Atualmente, existe um grande conflito nessa situação. De um lado, temos
profissionais sendo treinados em Medicina Fetal que, como especialidade, seguem
predominantemente o modelo bioético pragmático utilitarista, onde o indivíduo
só tem valor para a sociedade se for capaz de produzir algo para ela. Do outro,
está mais de 90% da população brasileira, que, segundo o censo de 2010, possui
uma ou mais religiões. Para esses pais, o modelo bioético que melhor atenderia
suas necessidades diante do diagnóstico de malformação fetal é o personalista,
que garante a permanente dignidade de todas as pessoas.
A capacidade do profissional de ter empatia com eles é o que fará toda a
diferença. Até aquele instante, quando uma notícia ruim chegou, ali havia um
bebê festejado. Muitas vezes com um nome, acompanhado de planos e sonhos. Como,
em uma questão de segundos, transformá-lo em um amontoado de células? em algo
que deve ser resolvido, interrompido, apagado? Talvez seja mais simples pra
quem foi treinado a pensar dessa forma. Ou pra quem prefere não pensar naquilo
sobre o que não seja capaz de compreender ou dominar! Médicos ou semideuses
podem fazer isso mais facilmente; não pais que amam seus filhos.
É certo que, durante um atendimento de agenda de ultrassonografia, não temos
tempo para conversas prolongadas com a paciente diante das dúvidas que surgirão
com o diagnóstico de uma malformação. Mas o mínimo que precisamos fazer é,
através da empatia, tratá-la com o respeito e cuidado que gostaríamos de
receber se estivéssemos em uma situação como essa, oferecendo os
encaminhamentos a profissionais que possam dar a assistência necessária nos
passos seguintes de diagnóstico e/ou tratamento.
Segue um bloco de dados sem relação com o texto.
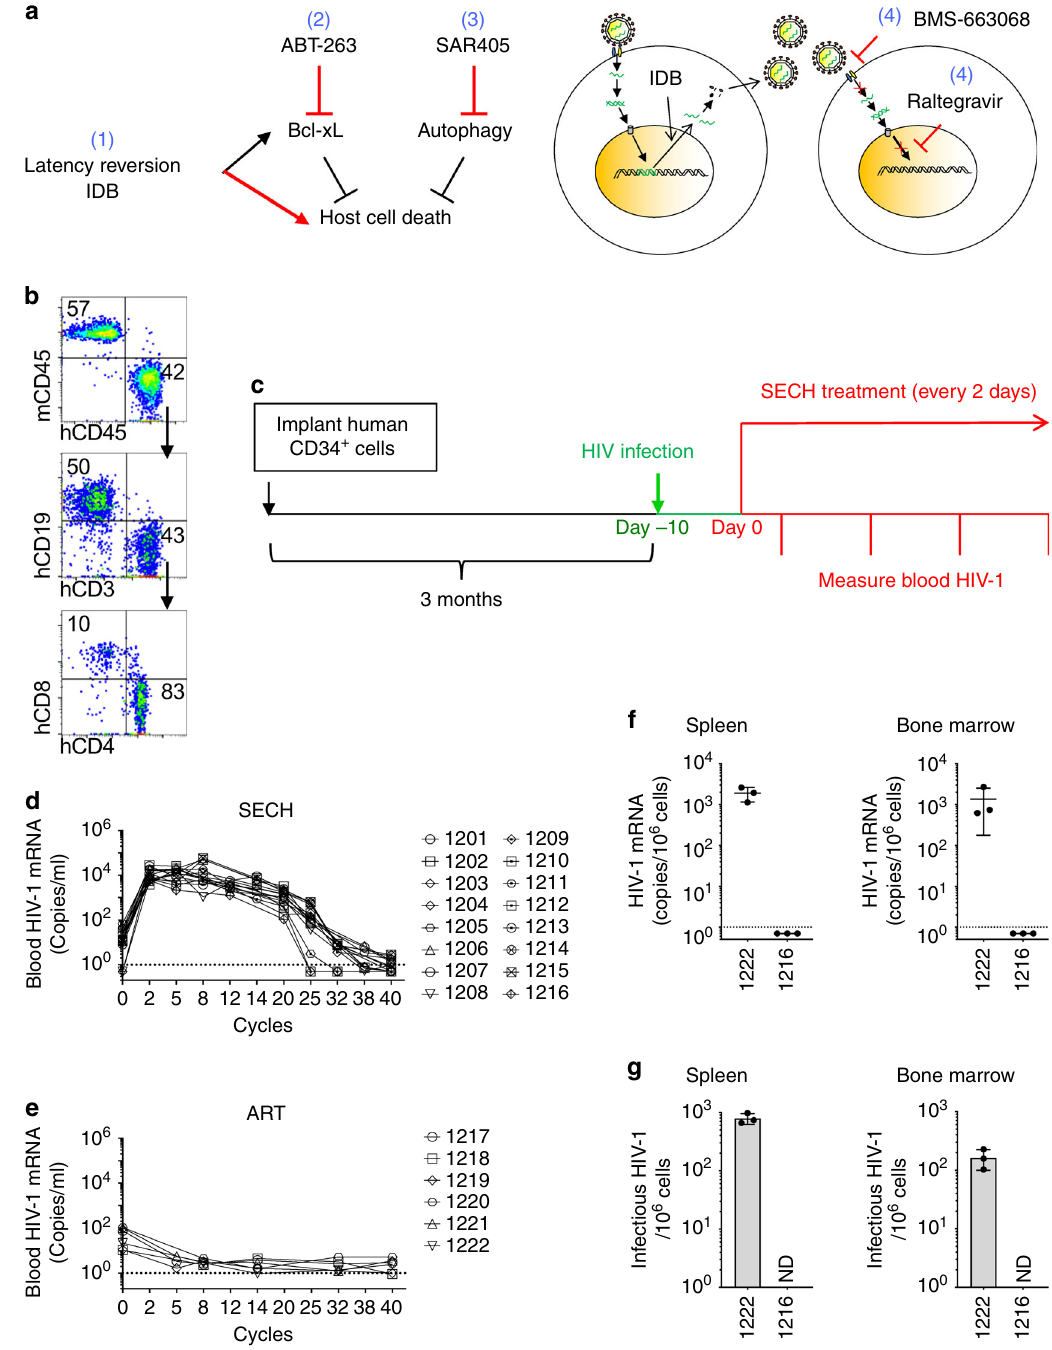
Fig. 3 Treatment of HIV-1 infections in Hu-HSC mice by SECH. a The SECH regimen includes: (1) latency reversion; (2) induction of cell death; (3) inhibition of autophagy; and (4) blocking of new infections with inhibitors for HIV-1 attachment and integration. b An example of fl ow cytometry analyses of human cells in the peripheral blood of NSG-SGM3 mice 3 months after reconstitution with human CD34 + stem cells. Cell negative for mouse CD45 (mCD45) and positive for human CD45 (hCD45) were gated to analyze CD19 + human B cells, CD3 + CD4 + , and CD3 + CD8 + human T cells. c Three months after reconstitution with human CD34 + stem cells, one set of HIV-1-infected Hu-HSC mice (Supplementary Table 1) were infected with HIV-1 (AD8 strain, 1000 pfu/mouse) intraperitoneally. Ten days after HIV-1 infections, the mice were used for treatments by ART or SECH. d , e RNA from the whole blood (including plasma and cells) was extracted to measure HIV-1 mRNA in mice treated by SECH e or ART f for 40 cycles. The dash line indicates detection limit. f HIV-1 mRNA in the spleen and bone marrow of mice treated by SECH or ART was determined by RT-PCR. Data are presented as mean ± SD ( n = 3 technical replicates). ND, not detectable. g Infectious HIV-1 in the spleen and bone marrow of mice treated by SECH or ART was measured by TZA assays. Data are presented as mean ± SD ( n = 3 technical replicates). Source data are provided as a Source Data fi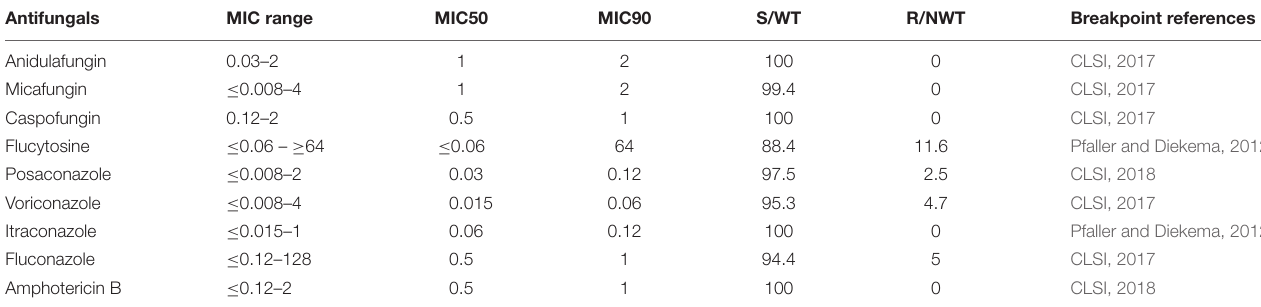
TABLE 2 | Antifungal susceptibility profiles of C. parapsilosis isolates ( µ g/mL). Antifungals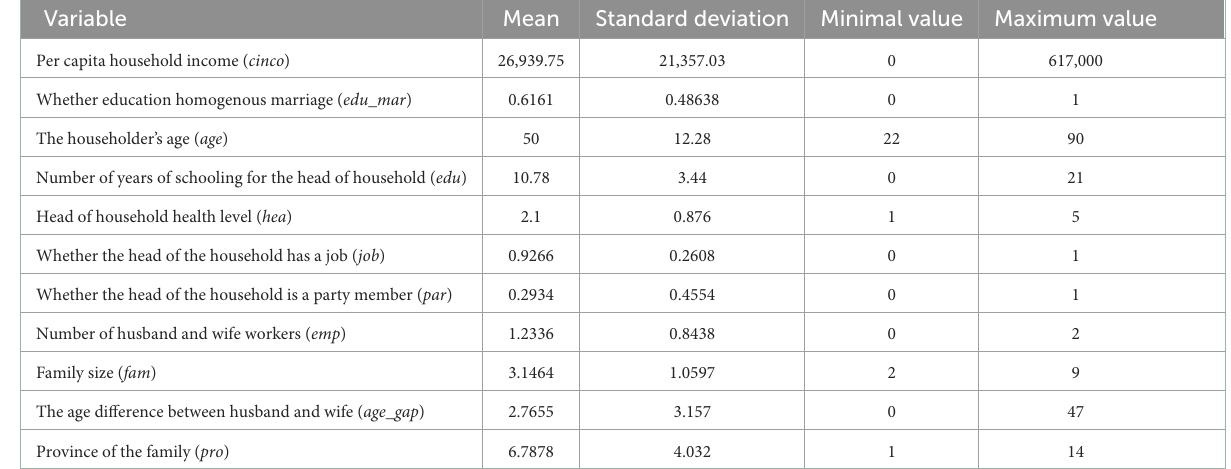
TABLE 1 Descriptive statistical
Quais são os aprendizados emocionais, psíquicos e mesmo espirituais que
essas situações trazem tanto para o médico como para os familiares?
Em uma situação de malformação fetal, todos os envolvidos, pais, familiares e
profissionais, estão diante de uma oportunidade única de aprendizado. Através
do exercício de nobres sentimentos como amor, paciência, resignação,
determinação, fé, entre outros, faz sentido algo que aparentemente não tem
explicação. Para tanto, basta que estejam dispostos a abrir mão do controle de
algo que não lhes diz respeito, a VIDA HUMANA. Ela pode por nós ser observada,
amparada e auxiliada. Mas a razão de sua existência, mesmo que perene, vai além
da compreensão de nossa ainda limitada ciência. Porém, seus aprendizados já podem,
sim, ser quantificados. Basta estudá-los.
Quais outras colocações você gostaria de deixar sobre sua vivência no
diagnóstico intraútero de malformação?
O diagnóstico de uma malformação fetal é algo extremamente desagradável. Para
muitos, a primeira impressão é a destruição de um sonho... o sonho do filho
saudável, com um futuro perfeito pela frente... Cada um lidará com essa notícia
de forma distinta, de acordo com suas próprias vivências e com a gravidade dos
achados que o feto apresentar. Contudo, a única certeza que deveriam ter em
seus corações é a de que estão sendo assistidos para que tudo transcorra da
melhor forma possível.
O plano espiritual sabe os sacrifícios envolvidos em uma gestação de uma
criança malformada. Certamente acrescentar a dor em um momento que deveria ser
apenas de alegria não passaria despercebido a quem nos ama e ampara para que
sejamos bem sucedidos em nossas promessas reencarnatórias. Em minha prática, vi
mães cansadas por cuidarem de seus filhos deficientes, mas todas gratas pelos
aprendizados que os mesmos lhes proporcionaram ao longo de tão pesada jornada.
Conheci mães tristes porque perderam seus bebês malformados ainda intraútero ou
poucos dias após o parto, mas com os corações aliviados por terem oferecido a
eles todo o amor que puderam durante o tempo que tiveram com eles.
Pude também, contudo, encontrar tristes mulheres que carregavam em seus
corações as feridas de terem arrancado de seus úteros seus filhos antes de seu
tempo haver-se concluído. Por mais que tentassem para mim ou para si mesmas
racionalizar tal decisão, seus corpos mostravam que algo ainda doía e doeria
por muito tempo. A vida, mesmo que imperfeita, tem sua beleza e nos gera
empatia e amor em seus movimentos. Movimentos esses que já somos capazes de ver
ao ultrassom em seu coração com apenas seis semanas. Não há como ser
responsável por sua interrupção sem que isso nos traga dor na alma. E essa dor,
cedo ou tarde, se manifestará em nosso espírito.